Laurent Berger a fait la promotion du dialogue social et souligné la nécessité de "protéger les salariés dans la reprise d'activité" mais aussi de "reconnaître et valoriser le travail qui a été trop souvent ignoré d'ordinaire".
"On ne va pas se raconter d'histoires, un certain nombre d'entreprises vont souffrir réellement, très fortement", a affirmé Laurent Berger. Pour lui, il ne faut donc pas "précipiter la fin du soutien de l'Etat aux entreprises" afin de "ne pas les débrancher sans avoir de solutions alternatives".
Face à la crise économique à venir, le secrétaire général de la CFDT veut "adapter dans les entreprises l'activité aux débouchés". Plutôt que d'utiliser la "manière brutale", c'est-à-dire le licenciement, Laurent Berger conseille en effet aux entreprises de mettre en oeuvre des dispositifs de formation de leurs salariés.
Il ne faudra pas non plus "toucher à la durée légale du travail", indique Laurent Berger, qui prône plutôt des "compromis dans les entreprises" sur la base d'accords majoritaires. "Ce n'est pas au législateur de décider le bonheur de tout le monde, partout, tout le temps", a affirmé le syndicaliste.
"Au-delà de la réalité de ceux qui sont déjà sur le marché du travail, 750.000 jeunes arrivent", s'est inquiété le patron de la CFDT, qui estime qu'il va falloir "faire preuve de beaucoup d'intelligence et d'innovation".

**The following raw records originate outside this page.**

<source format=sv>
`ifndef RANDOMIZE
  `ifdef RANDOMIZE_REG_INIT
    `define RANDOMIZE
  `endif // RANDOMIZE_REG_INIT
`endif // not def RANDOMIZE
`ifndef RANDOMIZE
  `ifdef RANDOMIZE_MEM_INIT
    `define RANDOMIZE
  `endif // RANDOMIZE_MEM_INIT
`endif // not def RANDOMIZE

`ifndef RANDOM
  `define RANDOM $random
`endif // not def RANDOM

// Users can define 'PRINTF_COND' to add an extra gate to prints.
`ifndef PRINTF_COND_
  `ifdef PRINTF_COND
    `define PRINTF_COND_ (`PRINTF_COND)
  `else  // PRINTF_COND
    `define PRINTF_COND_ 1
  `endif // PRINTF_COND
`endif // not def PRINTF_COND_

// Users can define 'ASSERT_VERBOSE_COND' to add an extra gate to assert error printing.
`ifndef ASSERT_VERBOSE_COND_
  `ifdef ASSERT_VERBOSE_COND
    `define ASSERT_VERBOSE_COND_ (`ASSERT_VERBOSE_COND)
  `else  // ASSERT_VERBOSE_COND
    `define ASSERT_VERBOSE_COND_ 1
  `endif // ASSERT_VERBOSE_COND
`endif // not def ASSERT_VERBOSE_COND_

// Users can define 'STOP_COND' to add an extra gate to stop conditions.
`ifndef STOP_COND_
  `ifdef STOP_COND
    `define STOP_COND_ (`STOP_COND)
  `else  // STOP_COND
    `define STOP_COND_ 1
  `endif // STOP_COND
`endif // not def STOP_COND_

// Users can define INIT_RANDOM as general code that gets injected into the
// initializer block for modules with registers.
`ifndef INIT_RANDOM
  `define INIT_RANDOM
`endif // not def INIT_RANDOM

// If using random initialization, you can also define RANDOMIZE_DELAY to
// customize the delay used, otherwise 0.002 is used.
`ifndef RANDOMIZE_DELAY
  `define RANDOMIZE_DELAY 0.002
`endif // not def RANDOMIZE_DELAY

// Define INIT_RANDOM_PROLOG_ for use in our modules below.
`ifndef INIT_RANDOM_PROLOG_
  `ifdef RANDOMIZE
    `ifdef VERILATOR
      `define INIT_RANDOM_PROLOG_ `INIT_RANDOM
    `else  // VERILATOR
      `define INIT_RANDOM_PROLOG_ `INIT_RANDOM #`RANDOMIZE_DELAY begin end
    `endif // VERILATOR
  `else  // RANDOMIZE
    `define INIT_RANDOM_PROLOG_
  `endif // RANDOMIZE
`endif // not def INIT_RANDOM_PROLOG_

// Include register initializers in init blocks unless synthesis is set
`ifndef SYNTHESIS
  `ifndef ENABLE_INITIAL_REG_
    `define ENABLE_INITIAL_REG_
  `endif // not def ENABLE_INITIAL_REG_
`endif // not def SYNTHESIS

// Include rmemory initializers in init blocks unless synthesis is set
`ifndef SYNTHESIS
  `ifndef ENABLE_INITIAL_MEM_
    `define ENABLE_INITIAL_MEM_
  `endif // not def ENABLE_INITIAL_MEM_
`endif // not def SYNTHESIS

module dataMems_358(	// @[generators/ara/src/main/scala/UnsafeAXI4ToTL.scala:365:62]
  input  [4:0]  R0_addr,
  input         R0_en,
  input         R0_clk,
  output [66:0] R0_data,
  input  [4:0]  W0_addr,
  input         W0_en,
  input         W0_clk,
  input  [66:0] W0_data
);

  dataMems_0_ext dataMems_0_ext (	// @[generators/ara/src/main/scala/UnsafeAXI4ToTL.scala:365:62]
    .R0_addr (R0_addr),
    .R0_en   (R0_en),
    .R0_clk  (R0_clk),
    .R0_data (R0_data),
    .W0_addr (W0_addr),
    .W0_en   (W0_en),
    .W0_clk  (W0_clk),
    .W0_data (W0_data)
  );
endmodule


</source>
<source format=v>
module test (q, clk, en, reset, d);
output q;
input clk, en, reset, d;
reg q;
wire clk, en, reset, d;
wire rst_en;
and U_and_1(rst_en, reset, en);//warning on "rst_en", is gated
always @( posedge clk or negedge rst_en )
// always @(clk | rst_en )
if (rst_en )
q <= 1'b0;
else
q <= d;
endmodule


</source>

Selon Laurent Berger, qui souhaite la mise en oeuvre d'un RSA spécifique, "tout un tas de jeunes" risquent à court terme de "n'avoir aucune ressource, aucun droit en termes d'indemnisation".
Il a par ailleurs évoqué la possibilité de "conditionner un certain nombre d'aides aux entreprises à la qualité du dialogue social, à la capacité de trouver des compromis".

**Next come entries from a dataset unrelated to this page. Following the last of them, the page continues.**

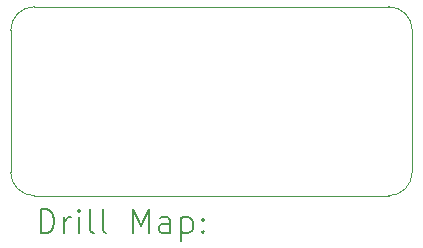
<source format=gbr>
%TF.GenerationSoftware,KiCad,Pcbnew,8.0.3*%
%TF.CreationDate,2024-06-07T01:51:13+12:00*%
%TF.ProjectId,toggle_switch_breakout,746f6767-6c65-45f7-9377-697463685f62,0.1.0*%
%TF.SameCoordinates,Original*%
%TF.FileFunction,Drillmap*%
%TF.FilePolarity,Positive*%
%FSLAX45Y45*%
G04 Gerber Fmt 4.5, Leading zero omitted, Abs format (unit mm)*
G04 Created by KiCad (PCBNEW 8.0.3) date 2024-06-07 01:51:13*
%MOMM*%
%LPD*%
G01*
G04 APERTURE LIST*
%ADD10C,0.100000*%
%ADD11C,0.200000*%
G04 APERTURE END LIST*
D10*
X12410000Y-5650000D02*
G75*
G02*
X12610000Y-5850000I0J-200000D01*
G01*
X9410000Y-7250000D02*
G75*
G02*
X9210000Y-7050000I0J200000D01*
G01*
X9210000Y-7050000D02*
X9210000Y-5850000D01*
X12610000Y-7050000D02*
G75*
G02*
X12410000Y-7250000I-200000J0D01*
G01*
X12410000Y-5650000D02*
X9410000Y-5650000D01*
X12610000Y-7050000D02*
X12610000Y-5850000D01*
X9210000Y-5850000D02*
G75*
G02*
X9410000Y-5650000I200000J0D01*
G01*
X9410000Y-7250000D02*
X12410000Y-7250000D01*
D11*
X9465777Y-7566484D02*
X9465777Y-7366484D01*
X9465777Y-7366484D02*
X9513396Y-7366484D01*
X9513396Y-7366484D02*
X9541967Y-7376008D01*
X9541967Y-7376008D02*
X9561015Y-7395055D01*
X9561015Y-7395055D02*
X9570539Y-7414103D01*
X9570539Y-7414103D02*
X9580063Y-7452198D01*
X9580063Y-7452198D02*
X9580063Y-7480769D01*
X9580063Y-7480769D02*
X9570539Y-7518865D01*
X9570539Y-7518865D02*
X9561015Y-7537912D01*
X9561015Y-7537912D02*
X9541967Y-7556960D01*
X9541967Y-7556960D02*
X9513396Y-7566484D01*
X9513396Y-7566484D02*
X9465777Y-7566484D01*
X9665777Y-7566484D02*
X9665777Y-7433150D01*
X9665777Y-7471246D02*
X9675301Y-7452198D01*
X9675301Y-7452198D02*
X9684824Y-7442674D01*
X9684824Y-7442674D02*
X9703872Y-7433150D01*
X9703872Y-7433150D02*
X9722920Y-7433150D01*
X9789586Y-7566484D02*
X9789586Y-7433150D01*
X9789586Y-7366484D02*
X9780063Y-7376008D01*
X9780063Y-7376008D02*
X9789586Y-7385531D01*
X9789586Y-7385531D02*
X9799110Y-7376008D01*
X9799110Y-7376008D02*
X9789586Y-7366484D01*
X9789586Y-7366484D02*
X9789586Y-7385531D01*
X9913396Y-7566484D02*
X9894348Y-7556960D01*
X9894348Y-7556960D02*
X9884824Y-7537912D01*
X9884824Y-7537912D02*
X9884824Y-7366484D01*
X10018158Y-7566484D02*
X9999110Y-7556960D01*
X9999110Y-7556960D02*
X9989586Y-7537912D01*
X9989586Y-7537912D02*
X9989586Y-7366484D01*
X10246729Y-7566484D02*
X10246729Y-7366484D01*
X10246729Y-7366484D02*
X10313396Y-7509341D01*
X10313396Y-7509341D02*
X10380063Y-7366484D01*
X10380063Y-7366484D02*
X10380063Y-7566484D01*
X10561015Y-7566484D02*
X10561015Y-7461722D01*
X10561015Y-7461722D02*
X10551491Y-7442674D01*
X10551491Y-7442674D02*
X10532444Y-7433150D01*
X10532444Y-7433150D02*
X10494348Y-7433150D01*
X10494348Y-7433150D02*
X10475301Y-7442674D01*
X10561015Y-7556960D02*
X10541967Y-7566484D01*
X10541967Y-7566484D02*
X10494348Y-7566484D01*
X10494348Y-7566484D02*
X10475301Y-7556960D01*
X10475301Y-7556960D02*
X10465777Y-7537912D01*
X10465777Y-7537912D02*
X10465777Y-7518865D01*
X10465777Y-7518865D02*
X10475301Y-7499817D01*
X10475301Y-7499817D02*
X10494348Y-7490293D01*
X10494348Y-7490293D02*
X10541967Y-7490293D01*
X10541967Y-7490293D02*
X10561015Y-7480769D01*
X10656253Y-7433150D02*
X10656253Y-7633150D01*
X10656253Y-7442674D02*
X10675301Y-7433150D01*
X10675301Y-7433150D02*
X10713396Y-7433150D01*
X10713396Y-7433150D02*
X10732444Y-7442674D01*
X10732444Y-7442674D02*
X10741967Y-7452198D01*
X10741967Y-7452198D02*
X10751491Y-7471246D01*
X10751491Y-7471246D02*
X10751491Y-7528388D01*
X10751491Y-7528388D02*
X10741967Y-7547436D01*
X10741967Y-7547436D02*
X10732444Y-7556960D01*
X10732444Y-7556960D02*
X10713396Y-7566484D01*
X10713396Y-7566484D02*
X10675301Y-7566484D01*
X10675301Y-7566484D02*
X10656253Y-7556960D01*
X10837205Y-7547436D02*
X10846729Y-7556960D01*
X10846729Y-7556960D02*
X10837205Y-7566484D01*
X10837205Y-7566484D02*
X10827682Y-7556960D01*
X10827682Y-7556960D02*
X10837205Y-7547436D01*
X10837205Y-7547436D02*
X10837205Y-7566484D01*
X10837205Y-7442674D02*
X10846729Y-7452198D01*
X10846729Y-7452198D02*
X10837205Y-7461722D01*
X10837205Y-7461722D02*
X10827682Y-7452198D01*
X10827682Y-7452198D02*
X10837205Y-7442674D01*
X10837205Y-7442674D02*
X10837205Y-7461722D01*
M02*

</source>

Laurent Berger a également demandé la mise en oeuvre d'une "étape 2 de la loi Pacte sur la présence des salariés dans les conseils d'administration, sur le rôle des instances représentatives du personnel". Le secrétaire général de la CFDT prône par exemple l'obligation d'obtenir un avis conforme du CSE des entreprises sur certains sujets, notamment en cas de restructuration.
Insistant sur des perceptions différentes du télétravail selon les salariés, Laurent Berger estime que celui-ci doit faire l'objet d'une "négociation dans l'entreprise". Il ajoute qu'il faudra faire attention aux "conditions matérielles" des travailleurs, à la "formation des managers", mais aussi aux amplitudes horaires.
Il faudra se méfier que le télétravail ne soit pas une logique de gain de coûts.Laurent Berger
Des discussions vont s'ouvrir entre les organisations syndicales et patronales, a indiqué Laurent Berger, qui ne s'est pas prononcé sur la nécessité de voter une loi sur le sujet.
"Vieillir nécessite un vrai investissement dans notre pays", a affirmé le chef de file de la CFDT, qui se dit favorable à la création d'une cinquième branche de la Sécurité sociale consacrée au grand âge. "Il faudra aller au-delà de 2,4 milliards d'euros par an" et avant 2024, c'est-à-dire "beaucoup plus vite que ce qui est prévu", a-t-il estimé.
La prise en charge du grand âge doit, selon lui, permettre de lutter contre le chômage : "On estime à plusieurs dizaines de milliers d'emplois nécessaires dans le métier du grand âge", a ajouté le syndicaliste.
Laurent Berger qui prône une politique de rénovation thermique des logements publics et privés, voit dans la transition écologique un autre moyen de créer de l'emploi.
Sur le plan économique, "la place de l'Europe va être fondamentale", assure le secrétaire général de la CFDT, qui plaide pour un dialogue "avec les travailleurs, les citoyens, les acteurs économiques" afin d'éviter "une crise démocratique". "La montée de l'extrême droite est extrêmement forte partout en Europe, elle prospère sur les inégalités sociales et sur l'absence de perspective", a mis en garde Laurent Berger.